Idaho Reports will update this post with more reactions throughout the day.
Reclaim Idaho Denounces Governor Little’s Decision to Sign SB1110, Plans Court Challenge
Boise – Today, Governor Little signed SB1110 into law, failing his obligation to protect and defend Idahoans’ constitutional rights.
Senate Bill 1110 changes the requirements to qualify citizen initiatives for the ballot. Campaigns must now collect signatures from 6% of registered voters in all 35 state legislative districts—up from the 18 districts previously required.
By requiring citizens to collect signatures from 6% of registered voters in all 35 of Idaho’s legislative districts, Idaho now has the most restrictive initiative rules in the nation.
“In the face of massive public opposition to this legislation, the governor has turned his back on the people and sided with special-interest groups,” said Luke Mayville, co-founder of Reclaim Idaho.
Reclaim Idaho plans to challenge the new law in court. “Clearly, this anti-initiative legislation is unconstitutional,” Mayville said. “It makes it virtually impossible for everyday citizens to exercise their initiative rights. This fight is far from over, and we now look to the courts to uphold the Idaho Constitution.”
Five former Idaho attorneys general—four Republicans and one Democrat—recently issued a public statement against SB 1110:
“The Constitution clearly states that the people reserve the right to ‘initiate any legislation’ and to reject ‘any act’ passed by the Legislature. Procedural rules designed to frustrate those rights are contrary to the Constitution.”

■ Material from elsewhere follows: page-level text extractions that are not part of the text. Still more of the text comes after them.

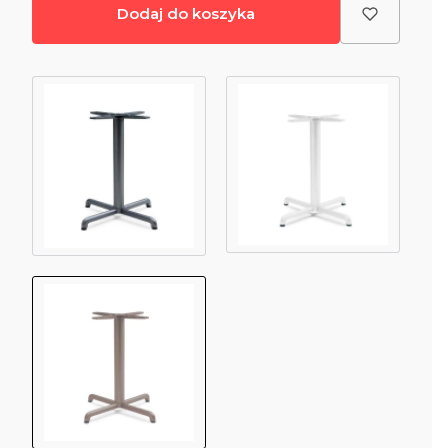
Dodaj do koszyka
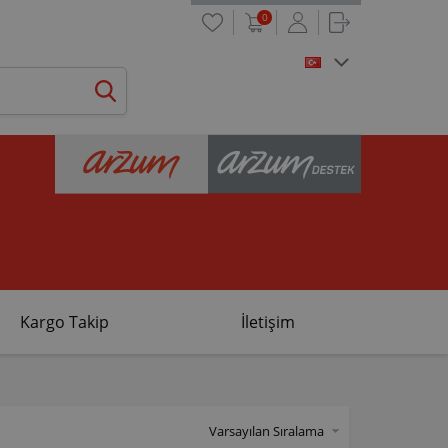
0
Kargo Takip
İletişim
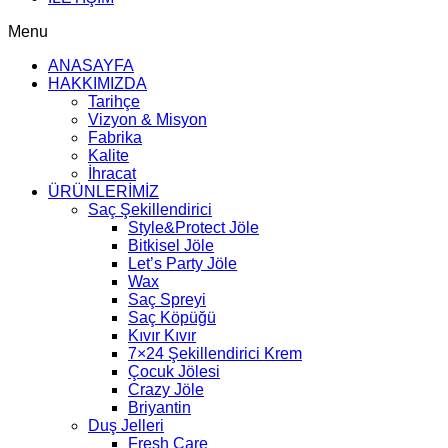
Menu
ANASAYFA
HAKKIMIZDA
Tarihçe
Vizyon & Misyon
Fabrika
Kalite
İhracat
ÜRÜNLERİMİZ
Saç Şekillendirici
Style&Protect Jöle
Bitkisel Jöle
Let’s Party Jöle
Wax
Saç Spreyi
Saç Köpüğü
Kıvır Kıvır
7×24 Şekillendirici Krem
Çocuk Jölesi
Crazy Jöle
Briyantin
Duş Jelleri
Fresh Care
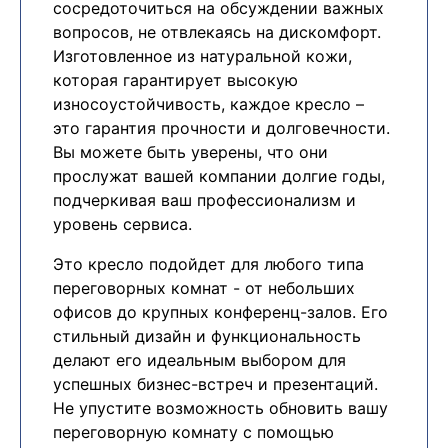
сосредоточиться на обсуждении важных
вопросов, не отвлекаясь на дискомфорт.
Изготовленное из натуральной кожи,
которая гарантирует высокую
износоустойчивость, каждое кресло –
это гарантия прочности и долговечности.
Вы можете быть уверены, что они
прослужат вашей компании долгие годы,
подчеркивая ваш профессионализм и
уровень сервиса.
Это кресло подойдет для любого типа
переговорных комнат - от небольших
офисов до крупных конференц-залов. Его
стильный дизайн и функциональность
делают его идеальным выбором для
успешных бизнес-встреч и презентаций.
Не упустите возможность обновить вашу
переговорную комнату с помощью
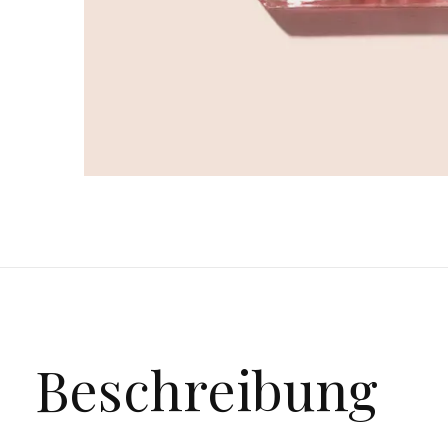
Beschreibung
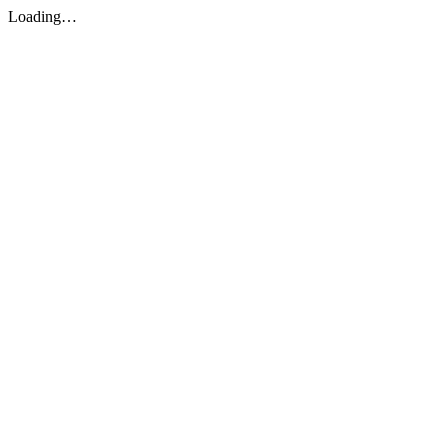
Loading…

Last week, Reclaim Idaho filed a ballot initiative named the Idaho Initiative Rights Act of 2022. Reclaim Idaho plans to run the initiative only in the event that Senate Bill 1110 survives court challenges. If the initiative were enacted, Idaho citizens would have the opportunity to place an initiative on the ballot by collecting signatures from 6% of Idaho’s registered voters, without regard to where those voters live.